### Excerpt to read ###

Central to this chapter are notions of two very different disciplines: virtual worlds on one hand and substance abuse, on the other. So, I must clarify the terminology pertaining to both, very distinct, fields, before proceeding any further.

The term ‘substance abuse’ is used in this chapter as a synonym of a pattern of harmful use of any substance, whether natural or chemically prepared, for the purpose of altering one’s mood. Drugs are the main type of substance that drive abuse for purposes of mood alteration (Roberts & Koob, 1997). For purposes of this chapter, I will consider patterns of harmful use, for mood alteration, of alcohol, nicotine and illegal drugs.

For the term ‘ virtual world’, this chapter adopts Richard Bartle’s definition (2003) in his “Designing Virtual Worlds”, which is an excellent reference book on virtual worlds. Bartle makes a clear distinction between real, imaginary and virtual by noting that virtual is all that is not while having the effect or form of that which is. Bartle goes on to stress that since virtual worlds simulate environments, when different individuals can simultaneously affect the environment, the world is known as being a ‘multiuser environment’; and that the environment, however, continues to exist independently of being visited / occupied by individuals and so, and in most cases, it develops internally regardless of visitors and occupants. Bartle calls this property the ‘persistence’ of virtual worlds.

Bartle points out other features that most virtual worlds share: (1) a physics that is particular to the world (automated rules that allow users to impact the world); (2) interaction of individuals with the environment and other users of the environment is channeled through a character or representation of the self; (3) feedback to actions in the world takes place almost instantaneously. Furthermore the word is shared and (at least to some extent) persistent.

### Supplied material ###

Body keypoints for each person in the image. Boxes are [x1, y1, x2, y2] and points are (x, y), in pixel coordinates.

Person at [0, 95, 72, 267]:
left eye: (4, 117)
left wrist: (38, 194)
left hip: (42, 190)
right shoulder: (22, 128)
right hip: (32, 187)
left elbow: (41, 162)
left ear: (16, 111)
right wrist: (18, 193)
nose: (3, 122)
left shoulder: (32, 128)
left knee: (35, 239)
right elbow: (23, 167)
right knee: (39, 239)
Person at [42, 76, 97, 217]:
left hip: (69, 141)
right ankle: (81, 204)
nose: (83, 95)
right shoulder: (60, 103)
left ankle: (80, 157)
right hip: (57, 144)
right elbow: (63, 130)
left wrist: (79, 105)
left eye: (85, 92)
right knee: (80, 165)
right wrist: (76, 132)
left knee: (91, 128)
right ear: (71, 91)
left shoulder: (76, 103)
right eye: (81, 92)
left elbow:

###

# Work instructions:
Answer these questions from the excerpt on virtual worlds and substance abuse:
1. Which substances does the chapter consider for patterns of harmful use?
2. Whose definition of "virtual world" does the chapter adopt, and from which book?
3. What name is given to the property of a virtual world continuing to exist and develop regardless of visitors?

# Answer to this exercise:
1. Alcohol, nicotine and illegal drugs.
2. Richard Bartle's definition, from "Designing Virtual Worlds" (2003).
3. Persistence.